#### Task directions
Restrict the output to the lines below starting at the one that contains "805 281 11.26" and ending at the one that contains "157 50 6.09", and restate them word for word, both ends included.

#### Material for this exercise
§

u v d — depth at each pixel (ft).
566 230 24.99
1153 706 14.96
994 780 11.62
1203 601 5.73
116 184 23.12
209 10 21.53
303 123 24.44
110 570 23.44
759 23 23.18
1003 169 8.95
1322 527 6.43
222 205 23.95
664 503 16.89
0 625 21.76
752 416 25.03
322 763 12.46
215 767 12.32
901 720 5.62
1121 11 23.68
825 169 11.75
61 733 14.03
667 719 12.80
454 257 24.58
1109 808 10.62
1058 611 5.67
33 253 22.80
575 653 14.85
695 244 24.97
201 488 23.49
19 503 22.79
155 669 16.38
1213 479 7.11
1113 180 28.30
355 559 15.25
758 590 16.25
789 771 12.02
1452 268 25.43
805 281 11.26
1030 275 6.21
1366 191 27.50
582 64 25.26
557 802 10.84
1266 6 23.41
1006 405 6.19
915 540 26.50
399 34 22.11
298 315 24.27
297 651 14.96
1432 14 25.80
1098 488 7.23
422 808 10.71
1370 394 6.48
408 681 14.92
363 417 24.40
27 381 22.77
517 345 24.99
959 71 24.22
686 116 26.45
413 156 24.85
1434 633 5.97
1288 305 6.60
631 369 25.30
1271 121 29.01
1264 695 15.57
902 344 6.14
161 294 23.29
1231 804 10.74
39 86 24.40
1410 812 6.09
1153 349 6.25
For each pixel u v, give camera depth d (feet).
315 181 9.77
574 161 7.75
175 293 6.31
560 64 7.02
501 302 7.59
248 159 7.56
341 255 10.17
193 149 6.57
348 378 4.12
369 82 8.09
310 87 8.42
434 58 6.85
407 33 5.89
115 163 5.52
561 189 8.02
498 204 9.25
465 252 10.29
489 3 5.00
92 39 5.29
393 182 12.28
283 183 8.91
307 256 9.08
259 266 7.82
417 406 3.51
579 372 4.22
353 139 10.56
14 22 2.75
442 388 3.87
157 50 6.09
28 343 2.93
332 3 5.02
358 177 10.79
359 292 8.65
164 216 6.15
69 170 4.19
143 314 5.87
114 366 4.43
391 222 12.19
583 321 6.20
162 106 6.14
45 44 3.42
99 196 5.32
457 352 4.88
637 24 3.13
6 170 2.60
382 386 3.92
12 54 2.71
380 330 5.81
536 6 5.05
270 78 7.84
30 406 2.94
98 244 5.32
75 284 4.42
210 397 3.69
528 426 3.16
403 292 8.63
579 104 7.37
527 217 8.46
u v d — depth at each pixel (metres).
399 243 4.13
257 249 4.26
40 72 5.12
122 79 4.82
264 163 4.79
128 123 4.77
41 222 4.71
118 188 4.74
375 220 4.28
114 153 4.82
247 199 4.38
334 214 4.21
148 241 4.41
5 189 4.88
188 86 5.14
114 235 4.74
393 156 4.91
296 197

§

#### Response for this exercise
805 281 11.26
1030 275 6.21
1366 191 27.50
582 64 25.26
557 802 10.84
1266 6 23.41
1006 405 6.19
915 540 26.50
399 34 22.11
298 315 24.27
297 651 14.96
1432 14 25.80
1098 488 7.23
422 808 10.71
1370 394 6.48
408 681 14.92
363 417 24.40
27 381 22.77
517 345 24.99
959 71 24.22
686 116 26.45
413 156 24.85
1434 633 5.97
1288 305 6.60
631 369 25.30
1271 121 29.01
1264 695 15.57
902 344 6.14
161 294 23.29
1231 804 10.74
39 86 24.40
1410 812 6.09
1153 349 6.25
For each pixel u v, give camera depth d (feet).
315 181 9.77
574 161 7.75
175 293 6.31
560 64 7.02
501 302 7.59
248 159 7.56
341 255 10.17
193 149 6.57
348 378 4.12
369 82 8.09
310 87 8.42
434 58 6.85
407 33 5.89
115 163 5.52
561 189 8.02
498 204 9.25
465 252 10.29
489 3 5.00
92 39 5.29
393 182 12.28
283 183 8.91
307 256 9.08
259 266 7.82
417 406 3.51
579 372 4.22
353 139 10.56
14 22 2.75
442 388 3.87
157 50 6.09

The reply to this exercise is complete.